The very phrases reflect a bias that denies fundamental truths about the
September 11 attack. A “mass attack” is a phrase
that appeals on a visceral level to people bent on
revenge; a “surgical strike” is the response of a
calm, reasoned symbol of authority based on expertise.
Both of these phrases are therefore inappropriate.
America has already suffered a mass attack; worse, the
nation stands unsettlingly unprotected from imaginable
attacks of even greater magnitude. Far from the extreme
sound of the phrase, and answering mass attack is not
only morally justified, but necessary to address the
problem sufficiently to render subsequent attacks less
likely.
As for the “surgical strike” phrase, one can almost see the
white-smocked avuncular physician in the words
themselves. Surgeons are probably the most trusted and
revered of all professions.
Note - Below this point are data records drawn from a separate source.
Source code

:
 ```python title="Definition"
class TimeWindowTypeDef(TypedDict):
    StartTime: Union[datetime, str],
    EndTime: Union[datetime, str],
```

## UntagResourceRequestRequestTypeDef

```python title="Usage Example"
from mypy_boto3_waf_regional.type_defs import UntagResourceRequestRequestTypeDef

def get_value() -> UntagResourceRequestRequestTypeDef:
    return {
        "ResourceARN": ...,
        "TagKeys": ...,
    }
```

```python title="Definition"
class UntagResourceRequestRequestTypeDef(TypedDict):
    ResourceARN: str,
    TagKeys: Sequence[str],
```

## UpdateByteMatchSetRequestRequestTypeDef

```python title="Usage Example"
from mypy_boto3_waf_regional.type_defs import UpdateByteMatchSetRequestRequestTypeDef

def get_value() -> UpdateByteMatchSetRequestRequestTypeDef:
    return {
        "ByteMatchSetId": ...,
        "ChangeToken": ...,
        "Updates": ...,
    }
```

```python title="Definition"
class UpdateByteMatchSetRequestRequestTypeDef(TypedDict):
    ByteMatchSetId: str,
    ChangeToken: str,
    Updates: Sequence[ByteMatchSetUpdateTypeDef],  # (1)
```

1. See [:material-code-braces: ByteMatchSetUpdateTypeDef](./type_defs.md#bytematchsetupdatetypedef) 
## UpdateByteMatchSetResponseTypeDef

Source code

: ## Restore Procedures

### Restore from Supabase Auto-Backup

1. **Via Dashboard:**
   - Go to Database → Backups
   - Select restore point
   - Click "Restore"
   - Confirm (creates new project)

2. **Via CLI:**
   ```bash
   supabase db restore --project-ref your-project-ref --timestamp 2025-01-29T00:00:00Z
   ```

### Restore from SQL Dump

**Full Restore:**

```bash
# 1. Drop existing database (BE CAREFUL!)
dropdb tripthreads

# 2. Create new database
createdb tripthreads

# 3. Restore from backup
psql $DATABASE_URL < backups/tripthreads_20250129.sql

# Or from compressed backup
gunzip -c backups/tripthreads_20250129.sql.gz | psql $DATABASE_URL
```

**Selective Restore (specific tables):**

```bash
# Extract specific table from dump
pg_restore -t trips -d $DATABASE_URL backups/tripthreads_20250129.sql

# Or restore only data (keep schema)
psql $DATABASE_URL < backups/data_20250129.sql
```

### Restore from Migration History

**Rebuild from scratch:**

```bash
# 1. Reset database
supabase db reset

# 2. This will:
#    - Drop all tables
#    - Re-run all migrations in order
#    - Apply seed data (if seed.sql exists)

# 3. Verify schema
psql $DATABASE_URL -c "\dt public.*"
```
But the reasons that a
surgical strike will not work are inherent in the
medical metaphor. Any surgeon will tell you that the
utility of his skills depends upon early detection of
the disease; and terrorism is a cancer that has long
since metastasized. Indeed, the existence of
“terrorist cells” throughout the U. S. and the world
indicates the global equivalent of a systemic condition
that surgeons would call inoperable.
If the language of medicine is to be used, let us cast all of the
options in its vocabulary. While a surgical strike might
remove the tumor of Osama bin Laden, follow-up
treatments are clearly indicated to fight an affliction
so advanced. This metaphor is not a reference to
specific types of weapons of mass destruction; rather,
it is a recognition that there are, in fact, states that
support terrorism in many ways, and that these states
must cease to exist in their current forms. Call them
the hair that falls out of the heads of those forced to
suffer chemotherapy and radiation treatments.
The trick here is to
find a protocol strong enough to destroy the cancerous
cells without killing the organism itself, which is to
say the political order of the globe. Time is of the
essence. And the strategy of a lone surgical strike can
only end in one way: even if the operation is a complete
success, the patient will most assuredly die.